Mt. Prospect affords public golfers a trip back to Seth Raynor’s time

A short but tight drive on No. 18 is followed by a challenging approach to the green.

A short but tight drive on No. 18 is followed by a challenging approach to the green.

When it comes to renovations of suburban muni’s in oh-so-flat Chicagoland, it’s not easy for a golf course to make itself stand out from the crowd.

That’s especially true with land and budget must remain within the practical realities of a park district.

The Mt. Prospect Golf Club, under the clever direction of architect David Esler, has done all of that, and more.

A $9 million renovation has transformed what had been a well-worn back-and-forth parkland course into a strategic layout that uses techniques made popular by legendary designer Seth Raynor and his mentor, C.B. Macdonald.

“We wanted to do something that was unique,’’ said Brett Barcel, director golf for the Mount Prospect Park District. “We’re very happy with it. There’s a real wow factor. People can’t believe we were able to do this.’’

Although officially listed at 6,305 yards from the tips, the par-70 Mt. Prospect plays much longer, as attested by its 135 slope. Even the 5,955-yard silver tees have a 130 slope.

The 16th green seems to go on forever. And a big swale makes this an intriguing par-three.

The 16th green seems to go on forever. A big swale makes this an intriguing 225-yard par-three.

While there are an abundance of short par-fours, three par-fours stretch to 465, 460 and 435 yards. And two of the par-threes play at 220 and 225 yards. And the short holes tend to be target-y deals that punish mistakes.

But Mt. Prospect, which had gone a number of alterations since it first opened in 1926, is not about length. With its many penal old-school touches that harken back to Raynor (1874-1926), a once-mundane public course has been turned into an 18-hole series of golfing riddles.

Like Macdonald, Raynor was fascinated by classic-style holes such as Redan, Punchbowl, Biarritz, Alps, Cape, Short and Double Plateau. Raynor–who laid out one of Illinois’ top-100 course (Shoreacres) and remodeled another (Chicago Golf)—and Macdonald believed there were only a limited number of different golf holes. They used “templates’’ of these holes—tweaking and combining them to come up with some of the most celebrated golf courses of the early 20th century.

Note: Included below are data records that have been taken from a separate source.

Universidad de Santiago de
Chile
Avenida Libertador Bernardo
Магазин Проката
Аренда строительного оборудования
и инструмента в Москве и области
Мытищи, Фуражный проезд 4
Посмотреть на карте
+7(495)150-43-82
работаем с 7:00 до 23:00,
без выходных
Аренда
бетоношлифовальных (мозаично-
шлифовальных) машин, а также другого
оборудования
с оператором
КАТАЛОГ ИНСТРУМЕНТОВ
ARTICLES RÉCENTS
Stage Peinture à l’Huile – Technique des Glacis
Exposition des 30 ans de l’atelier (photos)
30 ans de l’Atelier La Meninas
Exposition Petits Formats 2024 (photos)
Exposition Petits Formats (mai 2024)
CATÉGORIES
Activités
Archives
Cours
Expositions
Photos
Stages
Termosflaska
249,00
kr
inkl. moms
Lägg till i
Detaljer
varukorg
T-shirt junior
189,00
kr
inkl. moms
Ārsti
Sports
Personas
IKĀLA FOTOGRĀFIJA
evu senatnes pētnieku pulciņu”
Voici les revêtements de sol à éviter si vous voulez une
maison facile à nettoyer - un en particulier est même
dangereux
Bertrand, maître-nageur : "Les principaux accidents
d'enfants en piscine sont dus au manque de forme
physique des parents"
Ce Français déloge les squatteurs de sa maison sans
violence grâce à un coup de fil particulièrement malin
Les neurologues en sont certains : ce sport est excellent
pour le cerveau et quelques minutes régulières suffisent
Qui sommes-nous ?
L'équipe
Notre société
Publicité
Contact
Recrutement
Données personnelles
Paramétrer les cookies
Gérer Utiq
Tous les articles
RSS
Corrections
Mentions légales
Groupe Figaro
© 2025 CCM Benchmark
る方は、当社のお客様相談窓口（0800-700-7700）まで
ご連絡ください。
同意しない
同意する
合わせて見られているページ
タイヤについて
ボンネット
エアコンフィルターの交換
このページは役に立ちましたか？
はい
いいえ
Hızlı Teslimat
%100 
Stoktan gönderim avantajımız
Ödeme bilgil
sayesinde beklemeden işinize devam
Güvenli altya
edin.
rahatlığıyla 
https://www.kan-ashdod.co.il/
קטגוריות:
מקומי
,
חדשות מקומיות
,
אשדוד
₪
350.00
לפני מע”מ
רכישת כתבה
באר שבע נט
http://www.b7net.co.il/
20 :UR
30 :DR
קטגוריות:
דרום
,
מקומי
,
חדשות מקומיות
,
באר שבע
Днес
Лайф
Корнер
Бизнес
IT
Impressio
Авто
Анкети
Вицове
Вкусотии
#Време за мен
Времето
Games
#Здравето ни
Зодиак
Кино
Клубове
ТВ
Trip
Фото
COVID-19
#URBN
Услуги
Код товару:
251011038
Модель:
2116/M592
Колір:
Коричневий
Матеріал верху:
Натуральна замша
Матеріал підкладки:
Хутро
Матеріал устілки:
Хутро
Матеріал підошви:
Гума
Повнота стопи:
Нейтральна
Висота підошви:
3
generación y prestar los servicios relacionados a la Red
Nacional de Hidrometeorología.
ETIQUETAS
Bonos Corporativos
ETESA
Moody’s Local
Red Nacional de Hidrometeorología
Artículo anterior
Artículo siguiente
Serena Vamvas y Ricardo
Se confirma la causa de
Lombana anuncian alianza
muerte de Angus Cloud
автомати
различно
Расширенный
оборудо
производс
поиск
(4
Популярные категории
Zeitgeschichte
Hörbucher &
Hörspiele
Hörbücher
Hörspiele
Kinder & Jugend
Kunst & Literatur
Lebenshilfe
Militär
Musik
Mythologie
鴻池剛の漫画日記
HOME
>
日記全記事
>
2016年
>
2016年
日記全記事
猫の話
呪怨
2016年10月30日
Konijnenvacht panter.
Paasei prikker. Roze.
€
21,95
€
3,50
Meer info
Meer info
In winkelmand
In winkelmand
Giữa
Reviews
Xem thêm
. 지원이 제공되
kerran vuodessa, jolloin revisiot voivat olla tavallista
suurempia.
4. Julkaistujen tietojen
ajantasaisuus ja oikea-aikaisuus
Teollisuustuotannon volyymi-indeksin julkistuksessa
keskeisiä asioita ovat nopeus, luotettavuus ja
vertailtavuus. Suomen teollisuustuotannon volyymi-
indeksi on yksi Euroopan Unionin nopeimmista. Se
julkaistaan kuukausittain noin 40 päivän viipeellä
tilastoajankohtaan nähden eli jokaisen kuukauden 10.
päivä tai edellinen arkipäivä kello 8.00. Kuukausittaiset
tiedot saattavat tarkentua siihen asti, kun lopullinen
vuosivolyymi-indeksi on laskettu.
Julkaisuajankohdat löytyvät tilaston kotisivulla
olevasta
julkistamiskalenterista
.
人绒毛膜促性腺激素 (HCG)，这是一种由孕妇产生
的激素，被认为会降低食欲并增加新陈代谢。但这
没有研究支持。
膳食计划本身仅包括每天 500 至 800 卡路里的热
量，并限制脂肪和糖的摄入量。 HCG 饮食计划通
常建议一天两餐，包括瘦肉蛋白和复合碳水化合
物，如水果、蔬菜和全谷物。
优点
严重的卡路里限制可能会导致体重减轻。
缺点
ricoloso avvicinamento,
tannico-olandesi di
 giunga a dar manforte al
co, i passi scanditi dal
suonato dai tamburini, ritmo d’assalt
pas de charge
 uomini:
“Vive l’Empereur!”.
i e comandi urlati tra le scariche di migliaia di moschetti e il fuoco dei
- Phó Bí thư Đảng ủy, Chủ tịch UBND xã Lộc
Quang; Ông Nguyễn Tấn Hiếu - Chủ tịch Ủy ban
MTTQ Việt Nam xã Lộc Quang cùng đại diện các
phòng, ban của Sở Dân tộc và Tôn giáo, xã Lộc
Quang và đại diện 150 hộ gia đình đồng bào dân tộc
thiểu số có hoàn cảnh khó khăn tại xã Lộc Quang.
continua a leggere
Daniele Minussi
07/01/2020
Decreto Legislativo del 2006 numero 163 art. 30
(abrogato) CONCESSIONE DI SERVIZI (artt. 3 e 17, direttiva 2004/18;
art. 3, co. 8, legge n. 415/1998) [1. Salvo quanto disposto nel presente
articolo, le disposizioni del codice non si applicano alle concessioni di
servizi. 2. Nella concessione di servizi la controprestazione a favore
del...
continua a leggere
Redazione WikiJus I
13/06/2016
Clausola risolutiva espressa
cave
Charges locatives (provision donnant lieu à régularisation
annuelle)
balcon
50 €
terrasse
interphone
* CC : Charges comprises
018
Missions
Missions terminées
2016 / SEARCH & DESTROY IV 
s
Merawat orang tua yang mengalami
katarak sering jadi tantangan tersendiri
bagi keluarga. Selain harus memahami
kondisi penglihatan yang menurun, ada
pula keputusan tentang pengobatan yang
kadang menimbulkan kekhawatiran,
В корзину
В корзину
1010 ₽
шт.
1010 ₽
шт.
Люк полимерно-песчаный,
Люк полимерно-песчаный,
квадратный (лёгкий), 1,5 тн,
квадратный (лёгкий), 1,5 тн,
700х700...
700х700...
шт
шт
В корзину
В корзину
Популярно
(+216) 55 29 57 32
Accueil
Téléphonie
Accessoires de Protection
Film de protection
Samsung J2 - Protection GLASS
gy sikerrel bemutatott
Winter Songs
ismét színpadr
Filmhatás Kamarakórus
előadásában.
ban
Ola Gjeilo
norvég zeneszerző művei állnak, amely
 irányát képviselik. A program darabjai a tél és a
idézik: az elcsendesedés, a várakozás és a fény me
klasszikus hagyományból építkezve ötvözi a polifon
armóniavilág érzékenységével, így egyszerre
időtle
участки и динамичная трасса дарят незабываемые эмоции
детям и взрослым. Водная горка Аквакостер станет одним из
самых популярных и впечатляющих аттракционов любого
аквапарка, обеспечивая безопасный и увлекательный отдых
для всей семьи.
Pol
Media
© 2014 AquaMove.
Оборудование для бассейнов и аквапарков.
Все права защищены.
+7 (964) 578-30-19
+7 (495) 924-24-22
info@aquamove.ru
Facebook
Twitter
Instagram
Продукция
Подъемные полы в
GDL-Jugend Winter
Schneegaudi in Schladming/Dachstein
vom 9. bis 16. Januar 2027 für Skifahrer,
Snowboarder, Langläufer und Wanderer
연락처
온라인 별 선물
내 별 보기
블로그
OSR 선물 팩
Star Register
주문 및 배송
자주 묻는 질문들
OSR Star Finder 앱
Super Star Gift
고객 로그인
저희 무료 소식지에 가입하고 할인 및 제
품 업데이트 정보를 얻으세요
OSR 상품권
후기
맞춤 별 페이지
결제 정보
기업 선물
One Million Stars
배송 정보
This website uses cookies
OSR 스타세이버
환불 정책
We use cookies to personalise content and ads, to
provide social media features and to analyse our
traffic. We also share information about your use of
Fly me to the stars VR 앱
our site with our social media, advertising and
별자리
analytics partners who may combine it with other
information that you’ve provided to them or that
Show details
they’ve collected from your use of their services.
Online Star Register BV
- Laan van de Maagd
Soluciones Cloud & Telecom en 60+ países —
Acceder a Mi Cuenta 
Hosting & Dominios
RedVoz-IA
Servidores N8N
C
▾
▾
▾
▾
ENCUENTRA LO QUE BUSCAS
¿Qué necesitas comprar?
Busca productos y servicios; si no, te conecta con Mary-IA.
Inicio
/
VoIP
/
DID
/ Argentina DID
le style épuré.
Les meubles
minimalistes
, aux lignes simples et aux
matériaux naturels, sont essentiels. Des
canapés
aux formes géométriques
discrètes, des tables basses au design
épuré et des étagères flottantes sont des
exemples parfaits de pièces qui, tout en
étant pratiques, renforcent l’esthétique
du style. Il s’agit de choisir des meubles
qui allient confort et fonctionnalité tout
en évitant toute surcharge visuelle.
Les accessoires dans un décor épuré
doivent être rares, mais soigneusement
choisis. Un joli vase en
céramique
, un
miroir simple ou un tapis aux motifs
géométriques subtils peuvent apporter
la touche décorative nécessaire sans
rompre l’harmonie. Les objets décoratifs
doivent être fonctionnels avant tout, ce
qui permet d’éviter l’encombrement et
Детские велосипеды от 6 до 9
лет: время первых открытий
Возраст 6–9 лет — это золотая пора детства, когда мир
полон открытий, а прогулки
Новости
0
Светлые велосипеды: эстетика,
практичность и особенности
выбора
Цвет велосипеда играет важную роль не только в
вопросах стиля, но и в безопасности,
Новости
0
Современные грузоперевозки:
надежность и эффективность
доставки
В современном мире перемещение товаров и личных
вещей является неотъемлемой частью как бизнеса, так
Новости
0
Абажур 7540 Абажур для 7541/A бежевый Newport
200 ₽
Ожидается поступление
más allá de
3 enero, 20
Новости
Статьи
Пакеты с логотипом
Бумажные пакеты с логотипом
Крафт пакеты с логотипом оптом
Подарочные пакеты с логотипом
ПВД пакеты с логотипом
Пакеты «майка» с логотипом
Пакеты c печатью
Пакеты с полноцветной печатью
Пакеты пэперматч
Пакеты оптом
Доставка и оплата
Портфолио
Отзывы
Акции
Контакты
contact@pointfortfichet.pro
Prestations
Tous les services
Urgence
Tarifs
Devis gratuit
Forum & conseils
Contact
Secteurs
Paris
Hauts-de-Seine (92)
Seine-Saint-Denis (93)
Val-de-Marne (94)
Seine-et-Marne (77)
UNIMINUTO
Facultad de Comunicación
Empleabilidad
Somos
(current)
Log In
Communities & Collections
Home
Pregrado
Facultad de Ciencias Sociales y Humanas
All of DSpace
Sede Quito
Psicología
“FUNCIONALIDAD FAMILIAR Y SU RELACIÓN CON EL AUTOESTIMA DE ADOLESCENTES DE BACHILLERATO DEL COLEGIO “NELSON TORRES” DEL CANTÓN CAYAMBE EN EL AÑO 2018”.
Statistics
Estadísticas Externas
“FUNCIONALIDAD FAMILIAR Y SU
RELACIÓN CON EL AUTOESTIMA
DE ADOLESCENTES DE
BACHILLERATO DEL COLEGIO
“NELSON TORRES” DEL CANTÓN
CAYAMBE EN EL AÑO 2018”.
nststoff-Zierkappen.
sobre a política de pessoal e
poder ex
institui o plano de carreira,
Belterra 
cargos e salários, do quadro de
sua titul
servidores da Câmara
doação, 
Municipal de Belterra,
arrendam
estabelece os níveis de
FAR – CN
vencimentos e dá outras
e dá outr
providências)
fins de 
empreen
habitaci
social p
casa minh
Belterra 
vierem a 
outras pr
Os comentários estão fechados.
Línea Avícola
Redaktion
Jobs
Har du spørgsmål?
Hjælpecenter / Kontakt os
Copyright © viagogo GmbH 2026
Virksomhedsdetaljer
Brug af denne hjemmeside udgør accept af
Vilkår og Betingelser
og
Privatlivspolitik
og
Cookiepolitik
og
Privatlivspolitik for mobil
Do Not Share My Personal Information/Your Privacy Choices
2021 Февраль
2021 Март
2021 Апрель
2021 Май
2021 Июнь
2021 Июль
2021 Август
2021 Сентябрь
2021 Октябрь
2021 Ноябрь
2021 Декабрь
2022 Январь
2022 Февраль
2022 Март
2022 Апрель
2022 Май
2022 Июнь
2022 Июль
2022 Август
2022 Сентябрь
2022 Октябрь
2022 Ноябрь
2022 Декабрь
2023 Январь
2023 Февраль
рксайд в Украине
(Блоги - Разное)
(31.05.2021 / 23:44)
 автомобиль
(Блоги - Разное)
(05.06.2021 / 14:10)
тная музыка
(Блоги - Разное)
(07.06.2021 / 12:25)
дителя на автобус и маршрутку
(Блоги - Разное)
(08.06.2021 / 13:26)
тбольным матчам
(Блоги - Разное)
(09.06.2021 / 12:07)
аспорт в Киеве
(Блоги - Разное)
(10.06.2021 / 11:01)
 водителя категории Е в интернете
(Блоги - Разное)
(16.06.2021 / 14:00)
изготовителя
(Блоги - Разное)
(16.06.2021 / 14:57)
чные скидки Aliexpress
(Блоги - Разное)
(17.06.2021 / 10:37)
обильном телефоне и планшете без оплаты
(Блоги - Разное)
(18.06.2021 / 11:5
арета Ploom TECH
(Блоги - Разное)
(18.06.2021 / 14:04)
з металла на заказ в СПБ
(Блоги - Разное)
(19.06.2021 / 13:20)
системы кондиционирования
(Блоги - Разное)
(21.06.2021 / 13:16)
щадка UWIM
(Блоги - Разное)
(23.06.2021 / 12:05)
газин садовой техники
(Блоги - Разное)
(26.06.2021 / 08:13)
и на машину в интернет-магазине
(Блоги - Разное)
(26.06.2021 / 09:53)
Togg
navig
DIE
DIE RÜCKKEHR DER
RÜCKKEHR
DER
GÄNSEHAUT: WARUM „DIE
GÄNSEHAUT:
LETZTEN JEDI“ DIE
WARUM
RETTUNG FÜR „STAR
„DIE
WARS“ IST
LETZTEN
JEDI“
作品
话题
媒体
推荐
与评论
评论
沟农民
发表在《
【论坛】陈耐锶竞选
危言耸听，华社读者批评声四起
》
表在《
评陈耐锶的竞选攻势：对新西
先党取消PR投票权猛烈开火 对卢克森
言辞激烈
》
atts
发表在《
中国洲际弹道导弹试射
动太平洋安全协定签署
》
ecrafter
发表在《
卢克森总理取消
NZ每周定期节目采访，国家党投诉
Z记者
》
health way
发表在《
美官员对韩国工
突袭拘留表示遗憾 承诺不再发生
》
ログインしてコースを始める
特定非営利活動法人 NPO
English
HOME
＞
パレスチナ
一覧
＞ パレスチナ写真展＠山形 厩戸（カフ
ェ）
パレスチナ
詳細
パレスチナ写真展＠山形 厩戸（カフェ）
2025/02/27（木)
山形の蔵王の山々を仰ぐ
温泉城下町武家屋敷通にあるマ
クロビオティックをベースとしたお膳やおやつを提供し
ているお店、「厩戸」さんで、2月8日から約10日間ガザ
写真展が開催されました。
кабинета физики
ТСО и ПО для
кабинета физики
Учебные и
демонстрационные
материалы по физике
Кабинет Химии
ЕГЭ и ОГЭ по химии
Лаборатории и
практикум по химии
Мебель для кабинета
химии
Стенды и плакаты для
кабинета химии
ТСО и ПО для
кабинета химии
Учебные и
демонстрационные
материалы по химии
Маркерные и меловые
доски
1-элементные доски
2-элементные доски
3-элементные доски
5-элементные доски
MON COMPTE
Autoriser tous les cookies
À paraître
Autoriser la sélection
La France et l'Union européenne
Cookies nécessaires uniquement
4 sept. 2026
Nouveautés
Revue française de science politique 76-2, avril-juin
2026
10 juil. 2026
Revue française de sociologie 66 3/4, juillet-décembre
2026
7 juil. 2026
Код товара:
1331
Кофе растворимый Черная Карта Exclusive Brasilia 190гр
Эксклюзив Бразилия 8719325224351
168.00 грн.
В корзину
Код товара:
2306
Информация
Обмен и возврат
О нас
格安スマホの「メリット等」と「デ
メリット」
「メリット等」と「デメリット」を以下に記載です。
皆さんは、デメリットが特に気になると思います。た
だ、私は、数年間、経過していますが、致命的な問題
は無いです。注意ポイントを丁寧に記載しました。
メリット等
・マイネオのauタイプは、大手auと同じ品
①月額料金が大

All Redan holes, for example, are considered to have descended from the orginal Redan—a well-guarded par-three at the North Berwick West Links in Scotland. Supposedly inspired by a Crimean War fortification, the Redan features a green that slopes away from approaching shots in combination with elevated turf and large bunkering that tends to demand a high shot.

I have played the Redan hole at North Berwick, which is on the Firth of Forth, which is about 45 minutes southeast of Edinburgh. While the original has a large valley in front of its high-perched green, Mt Prospect’s Redan hole, the 220-yard fourth, at least offers a gap between its bunkers that will allow balls to run up onto the green.

This may be too much information for some golfers. Point is, Esler put a lot of thought into the Mt. Prospect design. This gives muni golfers a feel for the subtleties found at Chicago’s finer private clubs.

Mt. Prospect's attractive clubhouse overlooks a pond and the putting green.

Mt. Prospect’s attractive clubhouse overlooks a pond and the putting green.

“At the end of the day,’’ Esler said, “the fun is in the playing for most. But the historic characteristics add another layer of enjoyment for a lot of players. Mt. Prospect will provide an opportunity for public golfers to experience a style of design that has only been accessible to the very, very few and fortunate.’’

The fun starts on the first hole, a once-straight par-five that has been bent into a 575-yard par-five. After an inviting tee shot to a generous landing area, the second shot must negotiate a high mounded bunker that appears to shrink the fairway. Many players will simply fly this hazard. Those unable to do that must choose between what appears to be the direct line to the right, and the left, which appears to leave a longer third shot.

Although benign-looking, the first green has many subtle contours that can send putts wildly off-line, particularly when the pin is placed on top of a not easily noticed ridge.

No. 2, which goes 460 yards, is fairly open. But the deceptively undulating green is a three-putt waiting to happen.

Old-school fairway challenges are not left out at this tribute to Raynor and Macdonald. Players who find their ball on the downslope of the grass furrows that catch errant fairway shots will discover that.

The abundance of big greens, combined with several false fronts, adds to the variety of challenges at Mt. Prospect. One par-three (No. 10) is fairly routine. But the other four one-shotters are excellent holes. The 165-yard seventh rises severely from front to back, making putting an adventure for balls on the wrong tier. The same is true at the 225-yard 16th, which has a large swale in the middle of a very deep green.

Large putting green/short-game area provides good prep for the challenges ahead.

Large putting green/short-game area provides good prep for the challenges ahead.

As a final touch, Esler’s Mt. Prospect renovation has made room for an expanded driving range, a huge putting green and short-game practice areas.

They all are likely to be well-used by golfers who want to make the most of their rounds at the new old-school Mt. Prospect.